Request: The reply should reproduce every line of the data below word for word, minus any images.

(Web page edit records)
════════
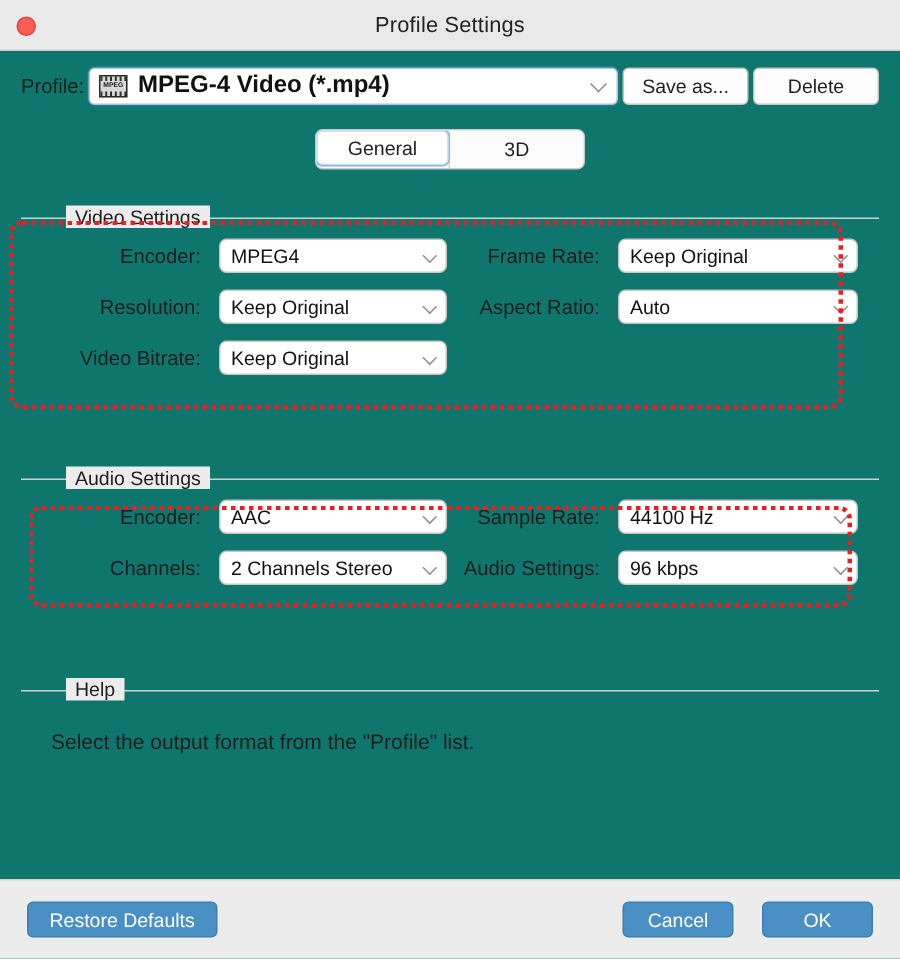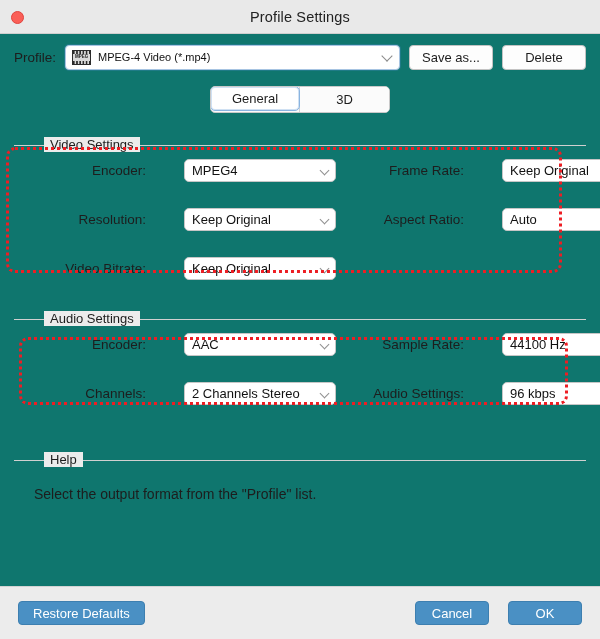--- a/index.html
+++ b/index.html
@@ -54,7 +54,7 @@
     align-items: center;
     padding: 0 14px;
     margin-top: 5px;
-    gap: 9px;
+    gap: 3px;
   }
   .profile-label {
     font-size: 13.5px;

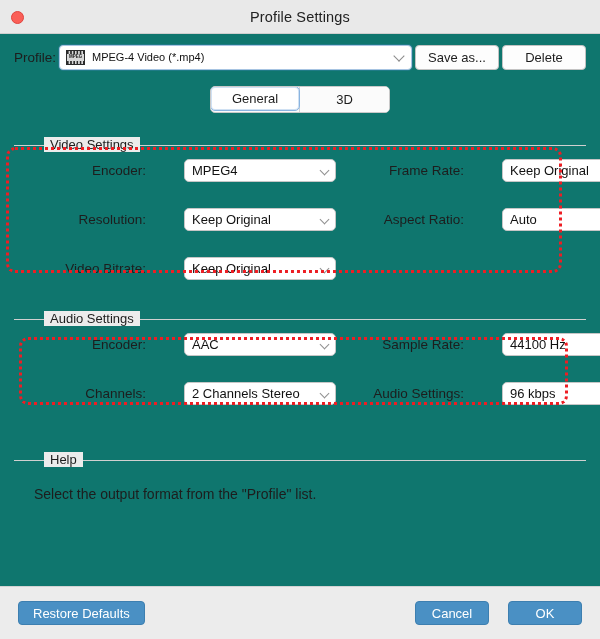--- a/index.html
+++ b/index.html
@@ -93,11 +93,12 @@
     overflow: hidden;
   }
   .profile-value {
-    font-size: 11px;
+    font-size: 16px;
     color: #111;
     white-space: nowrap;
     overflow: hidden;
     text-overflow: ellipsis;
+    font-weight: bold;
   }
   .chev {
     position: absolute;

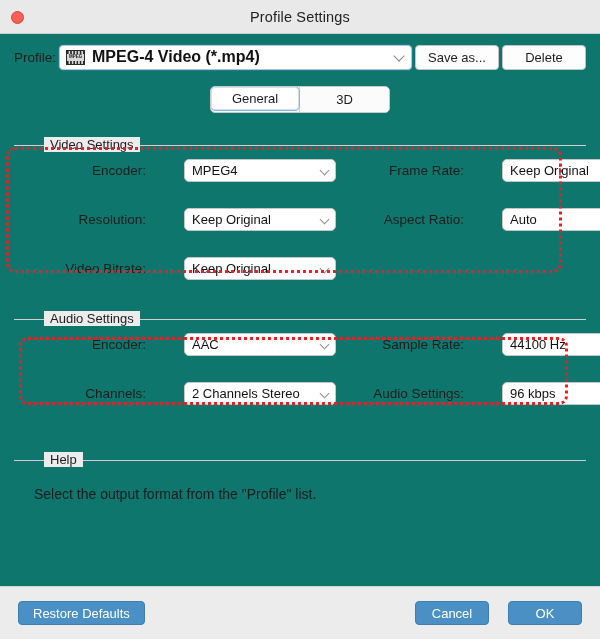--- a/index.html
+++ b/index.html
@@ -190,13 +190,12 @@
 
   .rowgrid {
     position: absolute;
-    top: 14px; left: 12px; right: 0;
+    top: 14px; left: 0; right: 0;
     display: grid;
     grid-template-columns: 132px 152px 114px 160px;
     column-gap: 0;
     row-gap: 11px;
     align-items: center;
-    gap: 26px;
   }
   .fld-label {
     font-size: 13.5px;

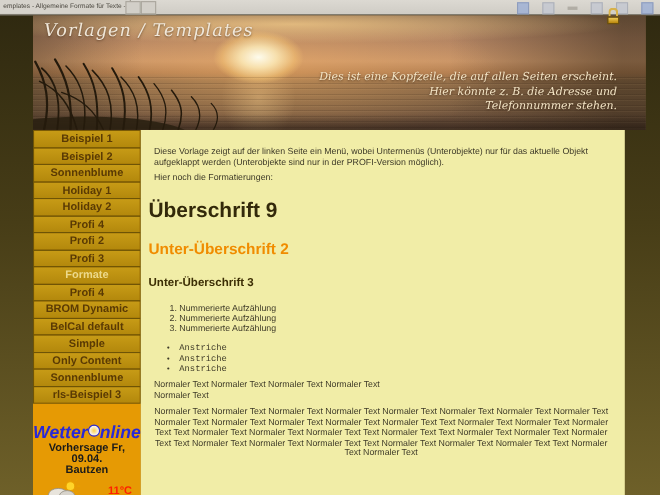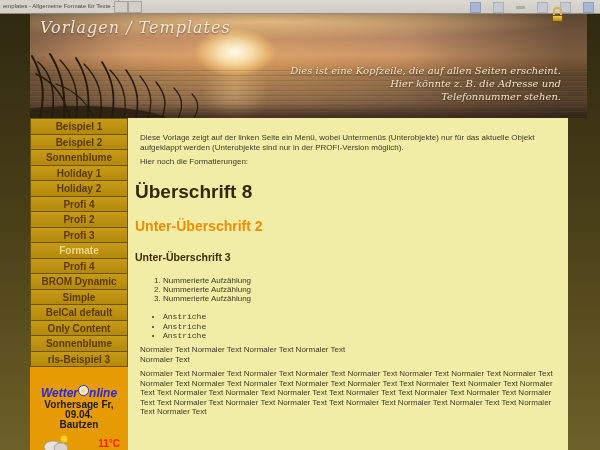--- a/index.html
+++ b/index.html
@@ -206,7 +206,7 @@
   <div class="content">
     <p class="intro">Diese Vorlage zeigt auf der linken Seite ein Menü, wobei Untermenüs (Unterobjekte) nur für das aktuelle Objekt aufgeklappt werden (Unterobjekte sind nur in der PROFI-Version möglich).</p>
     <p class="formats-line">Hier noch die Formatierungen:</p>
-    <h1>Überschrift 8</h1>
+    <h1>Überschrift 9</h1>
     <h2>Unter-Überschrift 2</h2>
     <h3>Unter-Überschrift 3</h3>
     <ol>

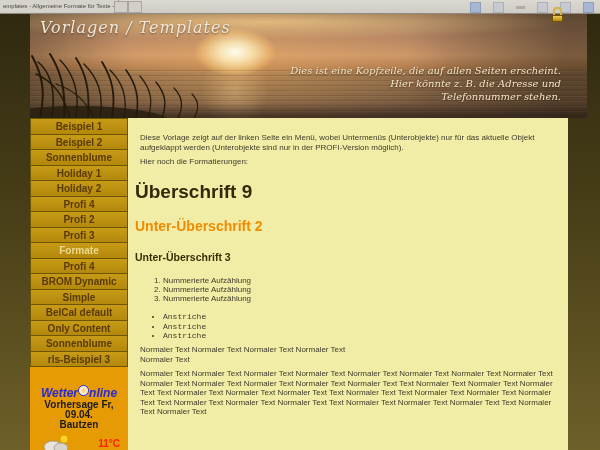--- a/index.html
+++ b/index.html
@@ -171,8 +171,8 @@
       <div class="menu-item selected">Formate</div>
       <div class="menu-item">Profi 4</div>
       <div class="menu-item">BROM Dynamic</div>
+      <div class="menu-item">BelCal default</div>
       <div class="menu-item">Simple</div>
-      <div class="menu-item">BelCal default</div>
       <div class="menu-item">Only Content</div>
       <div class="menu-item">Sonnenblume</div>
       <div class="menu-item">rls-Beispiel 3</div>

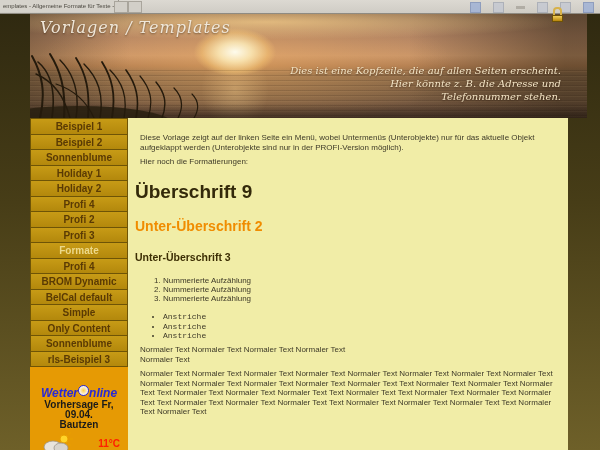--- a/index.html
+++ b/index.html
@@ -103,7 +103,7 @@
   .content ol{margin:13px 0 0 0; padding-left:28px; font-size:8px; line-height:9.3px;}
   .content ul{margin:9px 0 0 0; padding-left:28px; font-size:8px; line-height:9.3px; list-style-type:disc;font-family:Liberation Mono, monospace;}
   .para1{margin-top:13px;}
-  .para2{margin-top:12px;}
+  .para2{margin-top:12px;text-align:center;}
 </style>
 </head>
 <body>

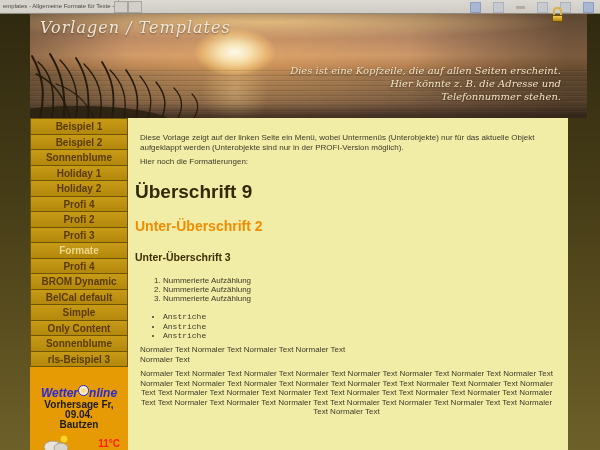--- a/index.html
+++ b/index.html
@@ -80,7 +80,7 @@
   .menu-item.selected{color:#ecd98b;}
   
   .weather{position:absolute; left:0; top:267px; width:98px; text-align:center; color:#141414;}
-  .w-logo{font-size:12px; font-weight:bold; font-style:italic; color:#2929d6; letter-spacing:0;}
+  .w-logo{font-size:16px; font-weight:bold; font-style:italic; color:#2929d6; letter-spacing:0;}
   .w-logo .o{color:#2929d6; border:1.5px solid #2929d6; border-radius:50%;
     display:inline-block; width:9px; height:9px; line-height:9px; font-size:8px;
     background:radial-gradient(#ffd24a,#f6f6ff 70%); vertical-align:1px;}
════════
Written answer:
--- a/index.html
+++ b/index.html
@@ -54,7 +54,7 @@
     align-items: center;
     padding: 0 14px;
     margin-top: 5px;
-    gap: 9px;
+    gap: 3px;
   }
   .profile-label {
     font-size: 13.5px;

--- a/index.html
+++ b/index.html
@@ -93,11 +93,12 @@
     overflow: hidden;
   }
   .profile-value {
-    font-size: 11px;
+    font-size: 16px;
     color: #111;
     white-space: nowrap;
     overflow: hidden;
     text-overflow: ellipsis;
+    font-weight: bold;
   }
   .chev {
     position: absolute;

--- a/index.html
+++ b/index.html
@@ -190,13 +190,12 @@
 
   .rowgrid {
     position: absolute;
-    top: 14px; left: 12px; right: 0;
+    top: 14px; left: 0; right: 0;
     display: grid;
     grid-template-columns: 132px 152px 114px 160px;
     column-gap: 0;
     row-gap: 11px;
     align-items: center;
-    gap: 26px;
   }
   .fld-label {
     font-size: 13.5px;

--- a/index.html
+++ b/index.html
@@ -206,7 +206,7 @@
   <div class="content">
     <p class="intro">Diese Vorlage zeigt auf der linken Seite ein Menü, wobei Untermenüs (Unterobjekte) nur für das aktuelle Objekt aufgeklappt werden (Unterobjekte sind nur in der PROFI-Version möglich).</p>
     <p class="formats-line">Hier noch die Formatierungen:</p>
-    <h1>Überschrift 8</h1>
+    <h1>Überschrift 9</h1>
     <h2>Unter-Überschrift 2</h2>
     <h3>Unter-Überschrift 3</h3>
     <ol>

--- a/index.html
+++ b/index.html
@@ -171,8 +171,8 @@
       <div class="menu-item selected">Formate</div>
       <div class="menu-item">Profi 4</div>
       <div class="menu-item">BROM Dynamic</div>
+      <div class="menu-item">BelCal default</div>
       <div class="menu-item">Simple</div>
-      <div class="menu-item">BelCal default</div>
       <div class="menu-item">Only Content</div>
       <div class="menu-item">Sonnenblume</div>
       <div class="menu-item">rls-Beispiel 3</div>

--- a/index.html
+++ b/index.html
@@ -103,7 +103,7 @@
   .content ol{margin:13px 0 0 0; padding-left:28px; font-size:8px; line-height:9.3px;}
   .content ul{margin:9px 0 0 0; padding-left:28px; font-size:8px; line-height:9.3px; list-style-type:disc;font-family:Liberation Mono, monospace;}
   .para1{margin-top:13px;}
-  .para2{margin-top:12px;}
+  .para2{margin-top:12px;text-align:center;}
 </style>
 </head>
 <body>

--- a/index.html
+++ b/index.html
@@ -80,7 +80,7 @@
   .menu-item.selected{color:#ecd98b;}
   
   .weather{position:absolute; left:0; top:267px; width:98px; text-align:center; color:#141414;}
-  .w-logo{font-size:12px; font-weight:bold; font-style:italic; color:#2929d6; letter-spacing:0;}
+  .w-logo{font-size:16px; font-weight:bold; font-style:italic; color:#2929d6; letter-spacing:0;}
   .w-logo .o{color:#2929d6; border:1.5px solid #2929d6; border-radius:50%;
     display:inline-block; width:9px; height:9px; line-height:9px; font-size:8px;
     background:radial-gradient(#ffd24a,#f6f6ff 70%); vertical-align:1px;}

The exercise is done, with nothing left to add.